Portanto, a conclusão da equipa de acompanhamento em meio livre, foi:
- “Pela pena que cumpre e pelo crime cometido, não assumindo a prática do mesmo, apesar de reunir condições de reinserção social, somos se parecer desfavorável…

Posteriormente, foi-lhe confirmada uma pena de prisão efectiva de 15 meses, porque “usou o direito de queixa”. Corajoso (e socialmente muito digno) um juiz que condena, covardemente, uma pessoa destas a 15 meses de prisão, por fazer uma queixa. É que, fazer uma queixa, do sistema prisional e seus desmandos, é um acto muito grave para a sociedade. Fazer queixa é mesmo do tipo de coisas que justificam pena de prisão!
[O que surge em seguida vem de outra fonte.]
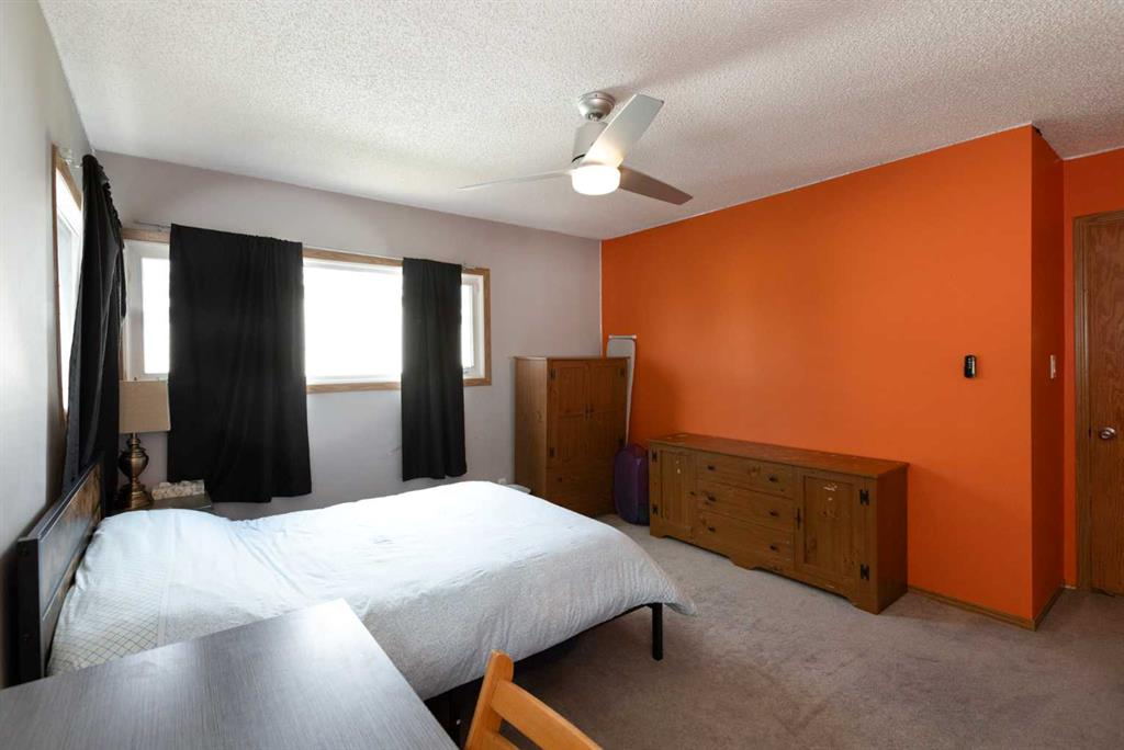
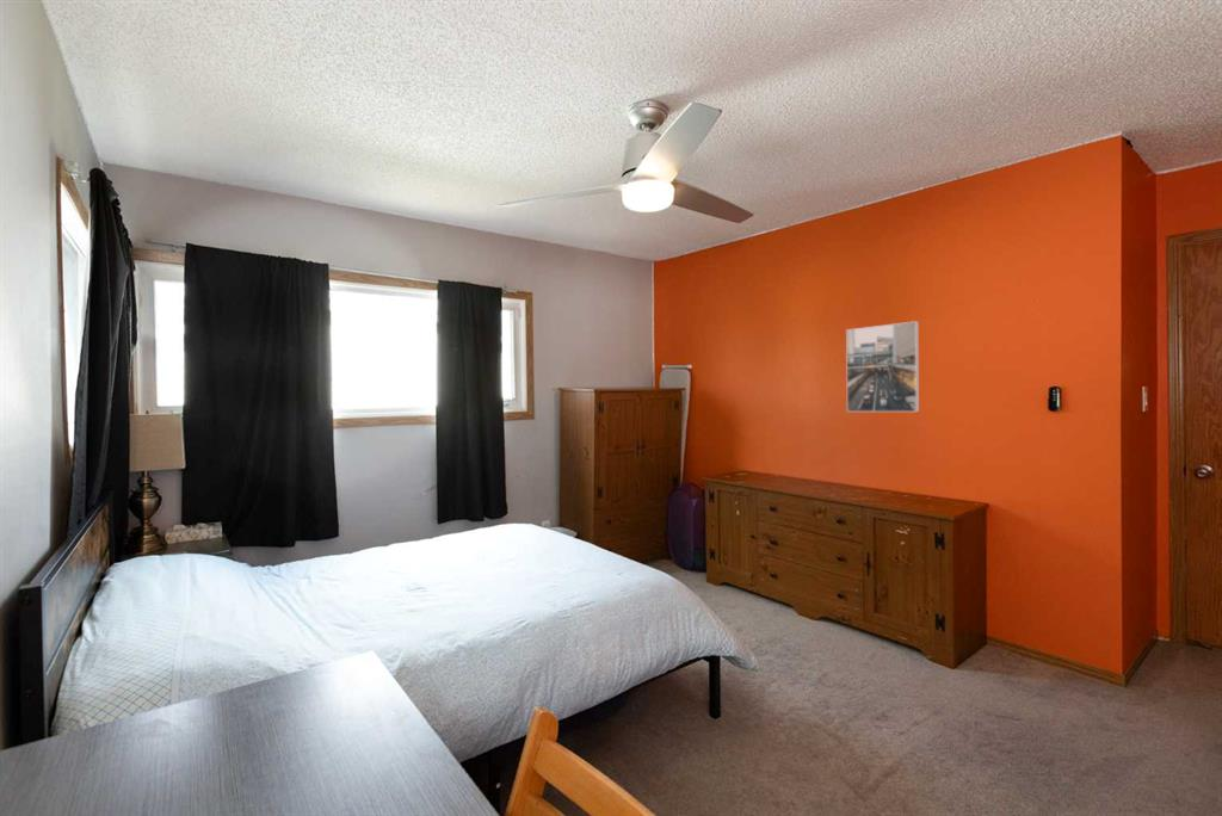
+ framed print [845,320,920,413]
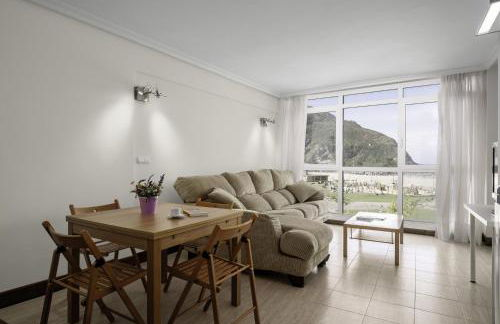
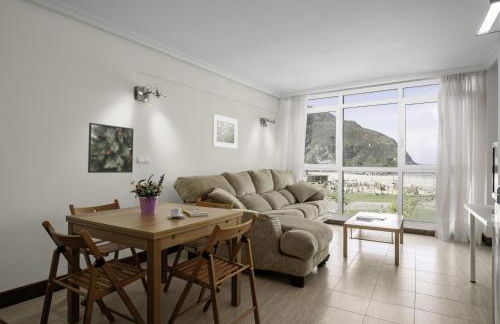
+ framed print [87,122,134,174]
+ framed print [211,113,239,150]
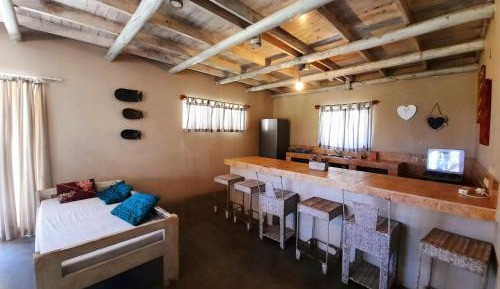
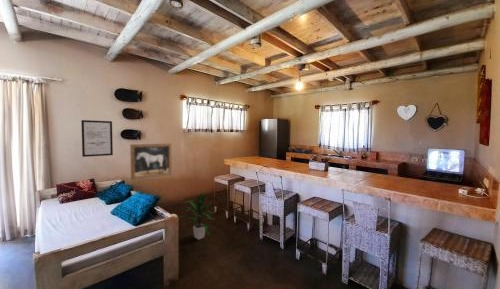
+ wall art [80,119,114,158]
+ indoor plant [180,192,216,241]
+ wall art [129,142,173,181]
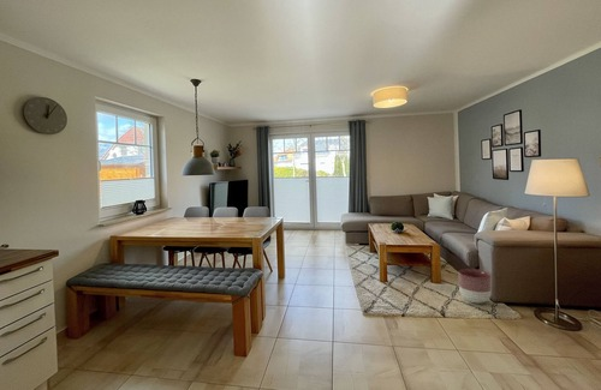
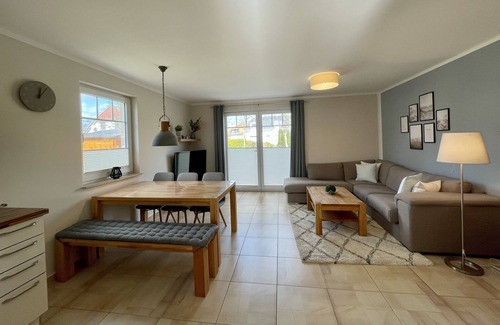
- planter [457,268,493,305]
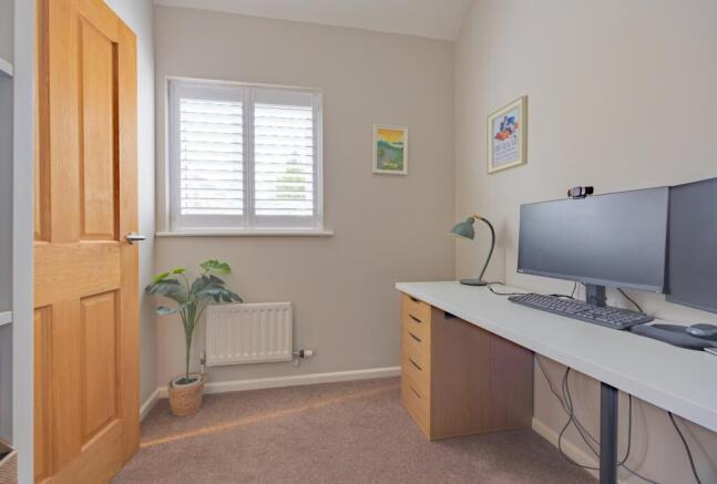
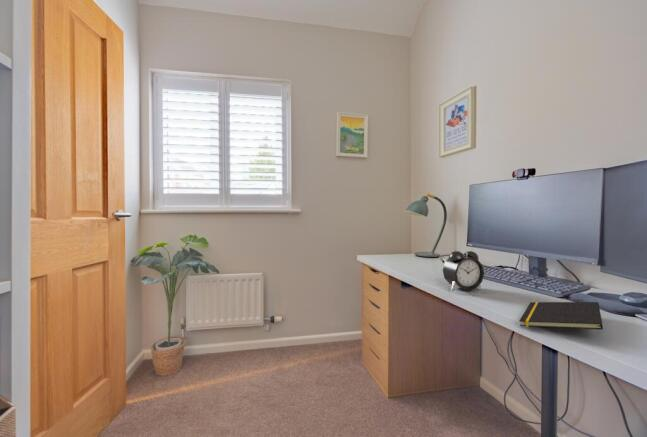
+ notepad [518,301,604,330]
+ alarm clock [442,250,485,292]
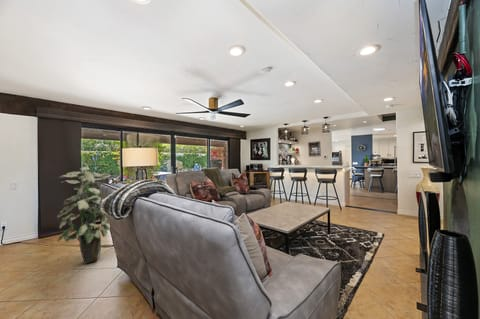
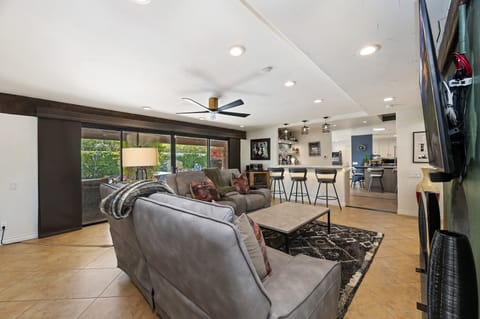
- indoor plant [56,166,111,265]
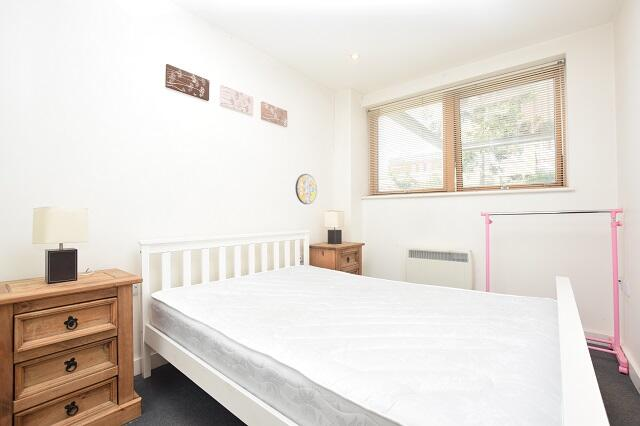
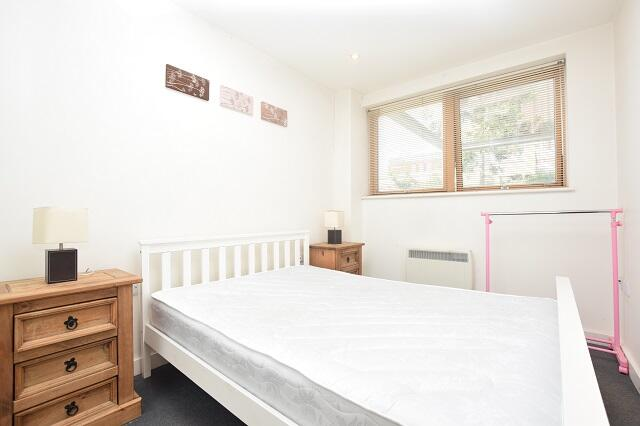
- manhole cover [295,173,318,205]
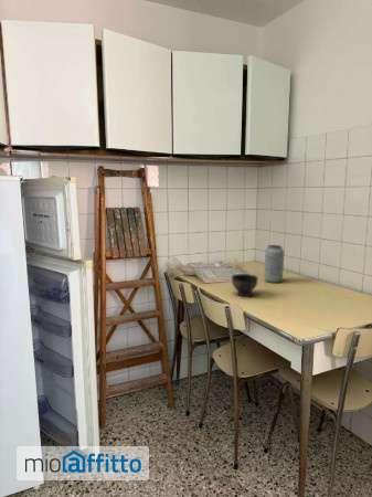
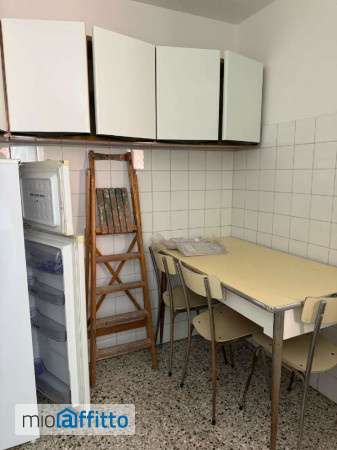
- bowl [231,273,259,297]
- vase [263,244,285,284]
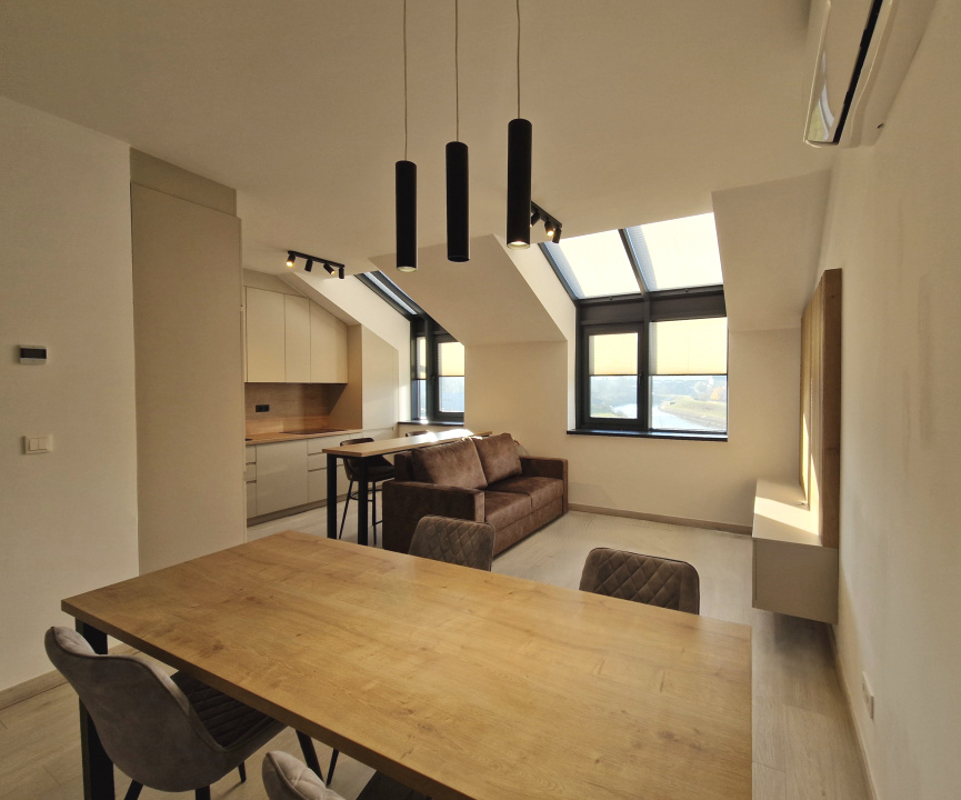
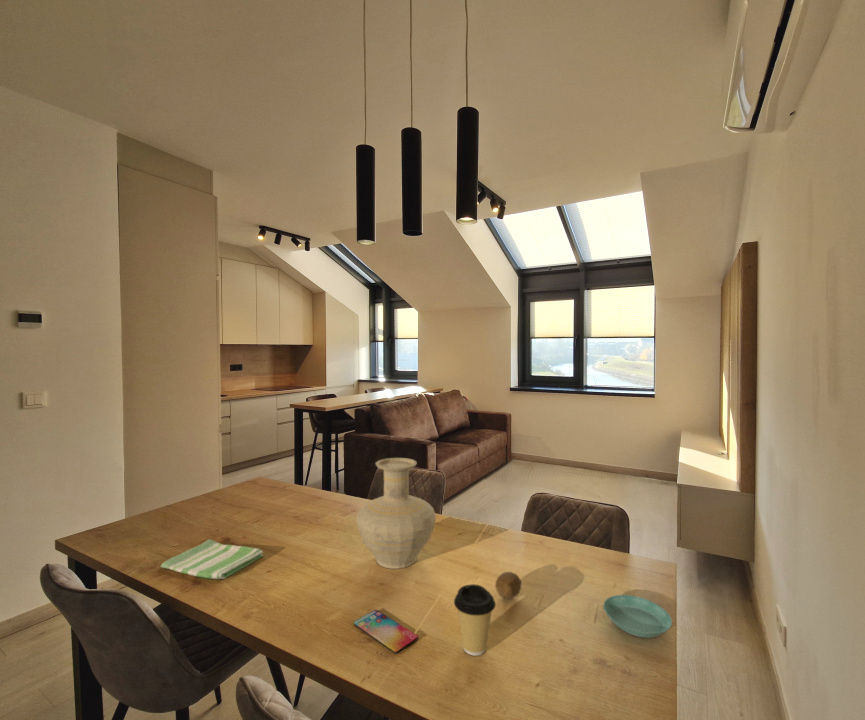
+ fruit [494,571,523,600]
+ coffee cup [453,583,496,657]
+ saucer [602,594,673,639]
+ dish towel [160,538,264,580]
+ smartphone [353,609,419,655]
+ vase [355,457,437,570]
Dizer mais o quê? Palavras para quê? Não é apenas um sistema nazi. É um sistema infame. Onde reina a prepotência gratuita e onde, com ela, se destrói o que a sociedade tem de mais valioso.
As cadeias estão superlotadas, porque existe lá gente à mercê desta prepotência gratuita, absurda, intolerável e injustificada. Mantêm estas pessoas presas, que não deveriam lá estar, para não prenderem os verdadeiros criminosos.
Mas há uma outra coisa que me impressionou nisto tudo: uma pessoa é presa e está inocente. Mas não é o sistema que tem que corrigir os seus erros; é a pessoa que tem que se violentar e aceitar todos os ultrajes, como se fossem justificados. Se não é capaz, se é demasiado honesta e não perde a sanidade mental com facilidade, azar o dessa pessoa. Isso justifica que fique presa eternamente! Em nome de quê? Expliquem-me!
E eu volto a perguntar: isto tem alguma coisa que ver com democracia?
Para que serve o parlamento?
Para que é que são eleitos os políticos?